Des jeunes avec des vieux, l’une des richesses de la scène artistique new yorkaise est l’indéfectible lien qui s’y noue entre jeunes et artistes confirmés.

Le savoir-faire de Jeff Koons, l’exigence de sa production, sont au sommet de cette dynamique associant dans un même atelier le travail de jeunes assistant et d’ancien combattants. Cet atelier est d’autant plus symptomatique qu’à la fascinante réussite de ses sculptures s’oppose la médiocrité de sa peinture. On se demande d’ailleurs pourquoi Jeff Koons continue à imposer ce grand écart entre le parfait et le mauvais, à croire que c’est délibérément qu’il souligne la ligne invisible qui sépare l’un et l’autre, comme si l’objet de son travail ne pouvait être contenté par sa réussite, et devait se justifier par un échec : Jeff Koons,  meilleur artiste de sa génération, parce que plus mauvais peintre.

Or cette exposition est pleine de peintures. À commencer par celles, sublimes de R.H. Quaytman, dont la finesse et l’équilibre font face à celles de Julian Schnabel dont l’exubérance et le productivisme à outrance sont, non pas leur opposé, mais leur complémentaire. À l’un comme à l’autre, la production d’histoires et de repères sert de base pour travailler. Mais, chez l’un, il y a une concentration du contenu, jusqu’à le rendre méconnaissable et à faire de chaque morceau de particularisme un trait commun, alors que chez l’autre il y a un étalement de la couche historique. Schnabel tire dessus comme un ouvrier étale sa peinture pour recouvrir une surface aussi grande que possible. New York est ainsi, aussi vaste en contreplaqué qu’elle n’est précise dans sa substance. Deux dimensions qui convergent dans le travail de Rob Pruit ; ses peintures fadasses et ses dinosaures rutilants, ensembles associés, ressemblent l’immense pâté en croûte qu’est le Museum d’Histoire Naturelle de New York, temple du carton-pâte et de la richesse superposés.

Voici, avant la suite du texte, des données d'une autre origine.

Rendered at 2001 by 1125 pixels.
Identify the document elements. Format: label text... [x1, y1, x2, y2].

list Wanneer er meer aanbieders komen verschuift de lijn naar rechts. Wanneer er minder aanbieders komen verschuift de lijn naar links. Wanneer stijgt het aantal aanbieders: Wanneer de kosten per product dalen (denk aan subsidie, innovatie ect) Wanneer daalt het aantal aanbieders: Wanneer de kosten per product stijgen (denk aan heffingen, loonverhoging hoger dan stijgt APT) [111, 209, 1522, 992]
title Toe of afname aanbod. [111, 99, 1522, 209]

C’est dans cet étalement que les artistes choisissent de s’emparer de la ville. Par des morceaux non symptomatiques, méconnaissables, des bouts de ville pareils aux autres villes. Badass de Joyce Pensato symbolise ce flou, il peint un masque qui pourrait être celui de Batman, mais aussi celui de n’importe quel enfant déguisé pour Halloween, et dont la confection aurait pu être réalisée sur les établis de bricolage faits de périssables et de consommables, éternellement en cours puisque n’ayant d’autre fin que celle de se reproduire, que présente Uri Aran. Wane Guyton travaille lui aussi sur ces boucles visuelles et narratives ; les trames qu’il imprime rappellent la bureautique, les cafés près de la photocopieuse, mais tendent aussi  au sublime des fonds raclés au couteau des natures mortes de Fantin-Latour. Les toiles de Ryan Sullivan sont elles prises dans une gangue vivante de matière, à la fois vive et épaisse, cartographie de l’écoulement des signes chimiques qui les composent. Leurs surfaces sont pareilles aux marbrures de reliures, authentiques et uniques dans leur facticité.

Entre banlieues et bidouillages, formalisme et inventivité se recomposent constamment. Le tout, un peu comme dans l’œuvre de Nate Lowman, se caractérise par une marche forcée, un refus de la stagnation. Quitte à faire marche arrière, à brûler les réserves. L’ode aux garages et aux dimanches passés à réparer quelque chose ou à préparer des décorations de fête est le combustible inépuisable de la création new-yorkaise.